▸ **EXTRAIT FOURNI**:
________

Marcel Bozonnet, vous mettez en scène actuellement un spectacle intitulé Chocolat-Clown nègre, à partir d’un livre de Gérard Noiriel, dont vous cosignez l’adaptation pour la scène avec lui. C’est une évocation à la fois poétique, ludique et historique de la vie tragique du clown Chocolat, artiste noir de cirque dans le Paris des années 1900, et premier acteur noir dans un rôle-titre sur une scène française, en 1911, sous la direction de Firmin Gémier. Comment et pourquoi avez-vous eu l’idée de ce projet ?

J’avais envie de travailler sur la notion d’identité nationale. C’était après l’élection présidentielle de 2007, mais avant la création du ministère dit de « l’immigration et de l’identité nationale ».
J’avais lu un article d’un historien spécialiste de l’immigration, Gérard Noiriel, dans lequel il analyse les discours des deux candidats à la présidentielle. Il montrait comment le thème identitaire avait été décisif dans la campagne. Puis j’ai lu Théâtre, Histoire et Politique du même auteur, et j’ai eu envie de collaborer avec lui, d’autant que je n’avais jamais travaillé auparavant de ce point de vue. Sauf peut-être une fois : j’avais expérimenté une forme de théâtre documentaire à l’occasion d’un spectacle que j’avais monté avec des élèves de la Rue Blanche (1), à partir d’une étude sociologique de Sylvie Péju, Scènes de la grande pauvreté, décrivant la vie dans une cité, à Villiers-le-Bel, dans les années soixante-dix.

________

▸ **TÂCHE À RÉALISER A**:
Dans l'entretien, recopiez le passage compris entre « J’avais lu un » et « les années soixante-dix. », bornes incluses, en substituant « chercheur » à « historien ».

________

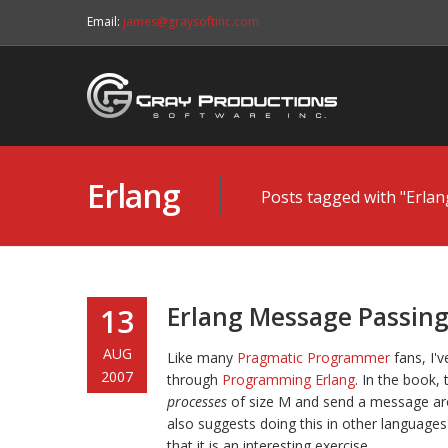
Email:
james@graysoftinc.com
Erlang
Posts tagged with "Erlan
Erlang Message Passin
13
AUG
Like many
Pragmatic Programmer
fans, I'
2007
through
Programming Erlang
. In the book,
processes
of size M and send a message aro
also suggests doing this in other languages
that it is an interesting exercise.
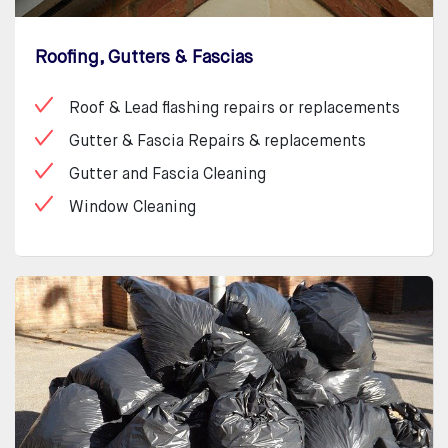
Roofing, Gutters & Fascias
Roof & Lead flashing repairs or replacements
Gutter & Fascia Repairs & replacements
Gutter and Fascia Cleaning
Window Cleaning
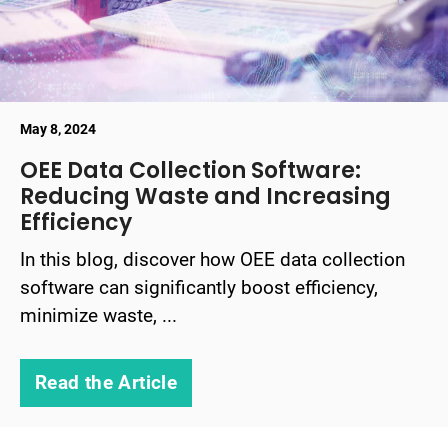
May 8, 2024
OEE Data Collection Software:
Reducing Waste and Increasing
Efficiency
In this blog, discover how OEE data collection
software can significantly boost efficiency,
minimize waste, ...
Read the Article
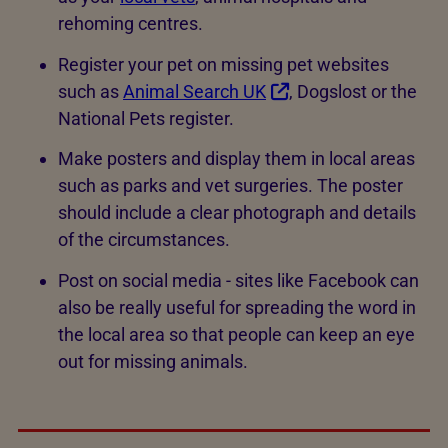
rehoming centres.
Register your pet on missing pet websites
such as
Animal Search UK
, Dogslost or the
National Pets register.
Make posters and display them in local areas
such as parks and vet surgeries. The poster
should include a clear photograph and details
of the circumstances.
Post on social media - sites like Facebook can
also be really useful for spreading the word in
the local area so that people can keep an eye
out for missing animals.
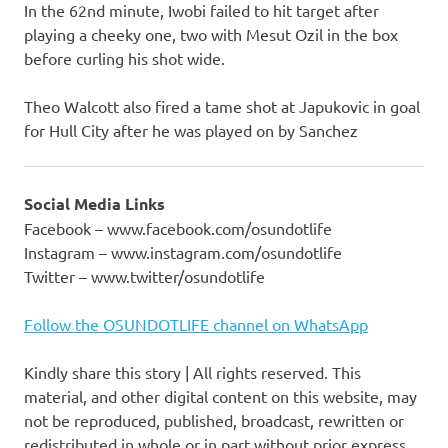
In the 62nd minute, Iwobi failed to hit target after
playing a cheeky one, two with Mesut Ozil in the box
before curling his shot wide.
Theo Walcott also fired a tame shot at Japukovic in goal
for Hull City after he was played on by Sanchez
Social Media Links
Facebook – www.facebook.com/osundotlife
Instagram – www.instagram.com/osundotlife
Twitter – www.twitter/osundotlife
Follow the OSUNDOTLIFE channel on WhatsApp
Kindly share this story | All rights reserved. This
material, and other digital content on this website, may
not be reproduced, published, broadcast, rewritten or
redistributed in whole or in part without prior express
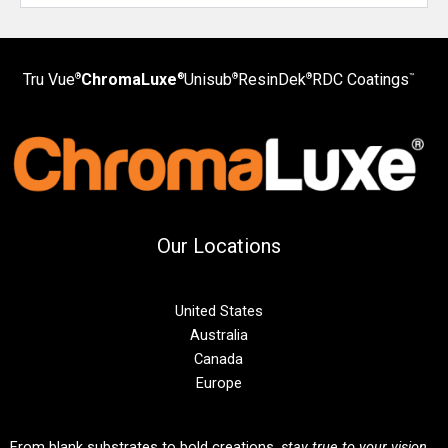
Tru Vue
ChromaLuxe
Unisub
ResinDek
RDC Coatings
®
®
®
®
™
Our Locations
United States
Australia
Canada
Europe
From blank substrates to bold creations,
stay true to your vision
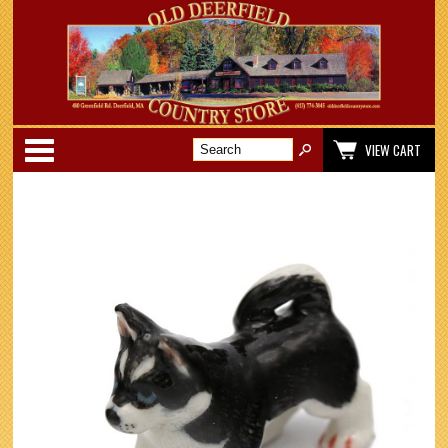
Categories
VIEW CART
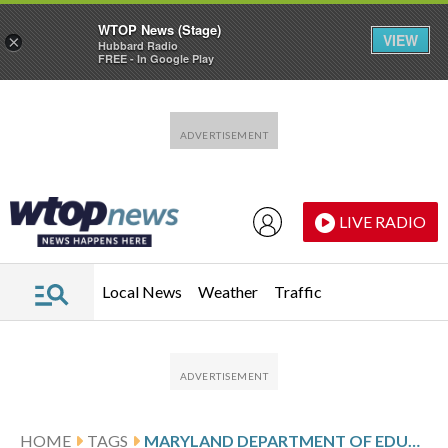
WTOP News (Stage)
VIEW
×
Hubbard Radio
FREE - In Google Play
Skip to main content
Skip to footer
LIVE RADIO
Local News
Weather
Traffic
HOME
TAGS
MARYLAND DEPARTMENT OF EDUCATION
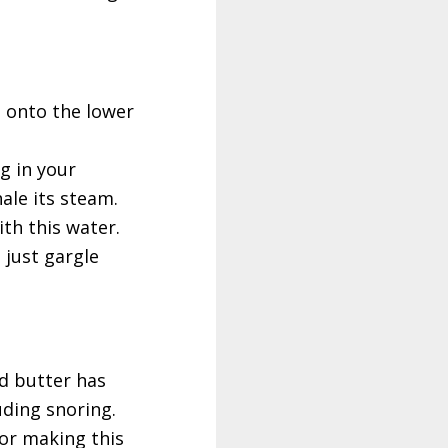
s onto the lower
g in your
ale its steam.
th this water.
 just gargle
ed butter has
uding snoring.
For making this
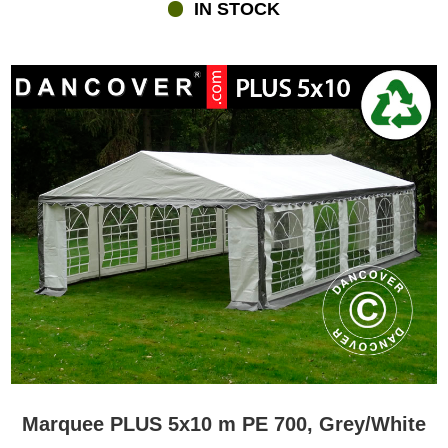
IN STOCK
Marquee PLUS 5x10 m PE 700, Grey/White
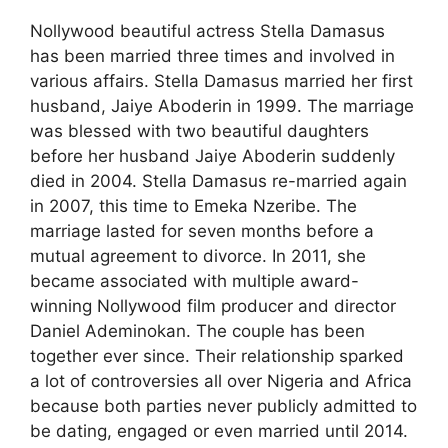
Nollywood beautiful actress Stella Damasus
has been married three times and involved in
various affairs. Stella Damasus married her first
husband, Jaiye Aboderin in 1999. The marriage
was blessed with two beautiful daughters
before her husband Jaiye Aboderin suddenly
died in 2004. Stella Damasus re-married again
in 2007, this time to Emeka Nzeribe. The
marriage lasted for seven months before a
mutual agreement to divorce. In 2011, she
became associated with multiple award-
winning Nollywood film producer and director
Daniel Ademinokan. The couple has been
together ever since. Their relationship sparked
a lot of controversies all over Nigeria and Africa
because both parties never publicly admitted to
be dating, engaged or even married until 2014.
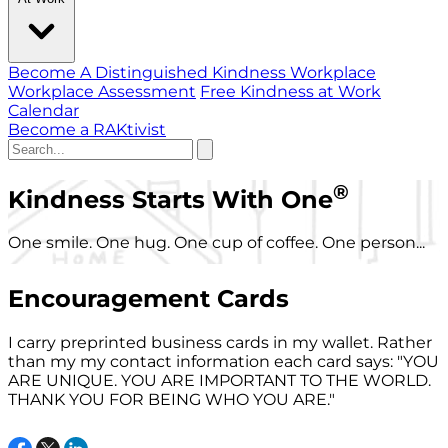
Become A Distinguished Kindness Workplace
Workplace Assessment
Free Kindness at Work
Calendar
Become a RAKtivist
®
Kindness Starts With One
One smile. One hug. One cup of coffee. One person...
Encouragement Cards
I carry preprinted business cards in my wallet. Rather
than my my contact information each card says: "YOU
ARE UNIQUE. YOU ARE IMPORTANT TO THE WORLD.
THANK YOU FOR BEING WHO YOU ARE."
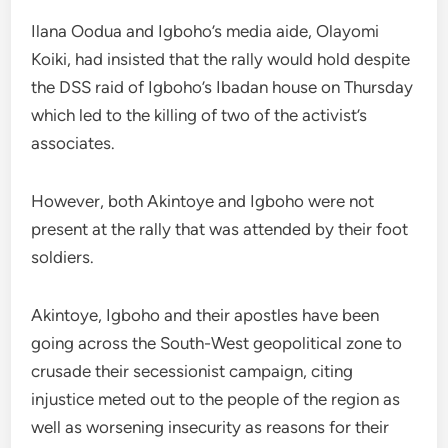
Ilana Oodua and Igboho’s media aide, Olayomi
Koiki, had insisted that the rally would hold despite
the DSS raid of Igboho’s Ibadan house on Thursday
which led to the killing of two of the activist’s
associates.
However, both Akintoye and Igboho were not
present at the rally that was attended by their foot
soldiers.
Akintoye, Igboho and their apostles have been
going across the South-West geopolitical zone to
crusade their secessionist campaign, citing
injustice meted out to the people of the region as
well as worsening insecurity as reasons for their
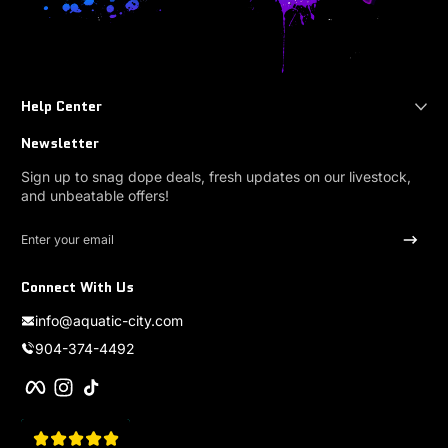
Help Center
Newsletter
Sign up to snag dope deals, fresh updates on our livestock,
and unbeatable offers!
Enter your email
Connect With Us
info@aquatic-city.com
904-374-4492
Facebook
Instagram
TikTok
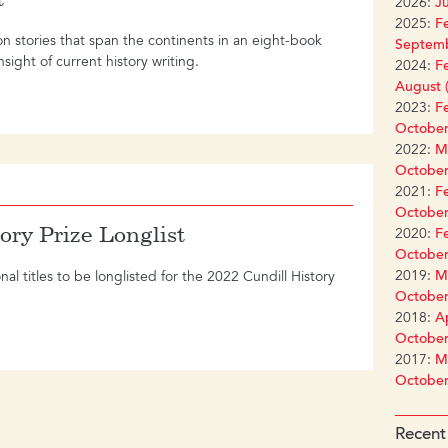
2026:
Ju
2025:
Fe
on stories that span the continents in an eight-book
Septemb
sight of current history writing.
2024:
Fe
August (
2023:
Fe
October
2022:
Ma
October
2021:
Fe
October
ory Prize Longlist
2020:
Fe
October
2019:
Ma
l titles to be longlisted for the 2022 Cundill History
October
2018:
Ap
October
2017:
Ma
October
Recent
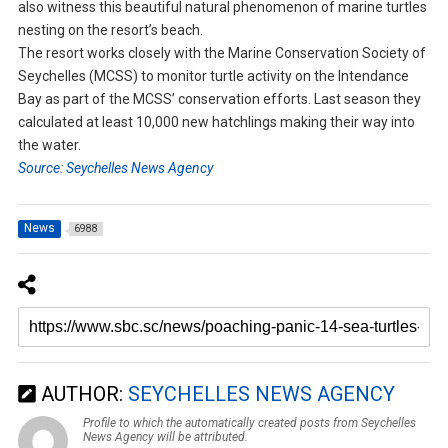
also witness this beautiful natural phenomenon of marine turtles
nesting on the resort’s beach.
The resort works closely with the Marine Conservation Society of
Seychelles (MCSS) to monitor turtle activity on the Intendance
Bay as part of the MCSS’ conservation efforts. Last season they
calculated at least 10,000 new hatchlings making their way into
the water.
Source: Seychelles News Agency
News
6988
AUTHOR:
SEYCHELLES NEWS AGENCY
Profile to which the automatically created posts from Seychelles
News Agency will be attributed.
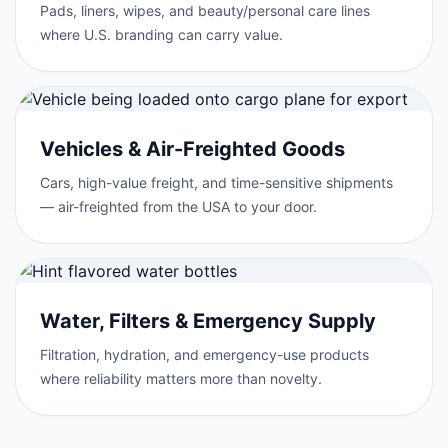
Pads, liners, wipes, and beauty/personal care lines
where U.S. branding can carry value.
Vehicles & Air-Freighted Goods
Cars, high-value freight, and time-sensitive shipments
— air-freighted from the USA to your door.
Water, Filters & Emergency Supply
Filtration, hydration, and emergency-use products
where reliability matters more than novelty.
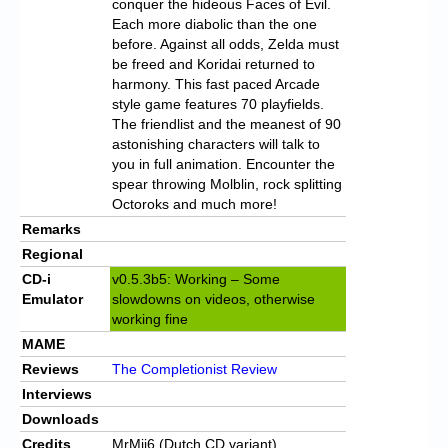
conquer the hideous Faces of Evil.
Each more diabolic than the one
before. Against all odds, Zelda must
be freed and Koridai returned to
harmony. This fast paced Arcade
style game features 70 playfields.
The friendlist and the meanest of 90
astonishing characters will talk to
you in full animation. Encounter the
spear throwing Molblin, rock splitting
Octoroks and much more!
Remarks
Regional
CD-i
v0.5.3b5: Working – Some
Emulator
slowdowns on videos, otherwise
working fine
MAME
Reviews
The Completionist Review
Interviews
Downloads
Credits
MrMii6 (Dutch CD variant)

________

▸ **TÂCHE À RÉALISER B**:
Convertissez en liste JSON de chaînes les lignes des entrées situées entre celle qui contient « WTOP News (Stage) » et celle qui contient « Marquee PLUS 5x10 m PE 700, Grey/White », bornes incluses, à raison d'une chaîne par ligne et sans les lignes vides. Les images doivent être omises de la réponse.

▸ **RÉPONSE ATTENDUE A**:
J’avais lu un article d’un chercheur spécialiste de l’immigration, Gérard Noiriel, dans lequel il analyse les discours des deux candidats à la présidentielle. Il montrait comment le thème identitaire avait été décisif dans la campagne. Puis j’ai lu Théâtre, Histoire et Politique du même auteur, et j’ai eu envie de collaborer avec lui, d’autant que je n’avais jamais travaillé auparavant de ce point de vue. Sauf peut-être une fois : j’avais expérimenté une forme de théâtre documentaire à l’occasion d’un spectacle que j’avais monté avec des élèves de la Rue Blanche (1), à partir d’une étude sociologique de Sylvie Péju, Scènes de la grande pauvreté, décrivant la vie dans une cité, à Villiers-le-Bel, dans les années soixante-dix.

▸ **RÉPONSE ATTENDUE B**:
[
  "WTOP News (Stage)",
  "VIEW",
  "×",
  "Hubbard Radio",
  "FREE - In Google Play",
  "Skip to main content",
  "Skip to footer",
  "LIVE RADIO",
  "Local News",
  "Weather",
  "Traffic",
  "HOME",
  "TAGS",
  "MARYLAND DEPARTMENT OF EDUCATION",
  "s onto the lower",
  "g in your",
  "ale its steam.",
  "th this water.",
  " just gargle",
  "ed butter has",
  "uding snoring.",
  "For making this",
  "IN STOCK",
  "Marquee PLUS 5x10 m PE 700, Grey/White"
]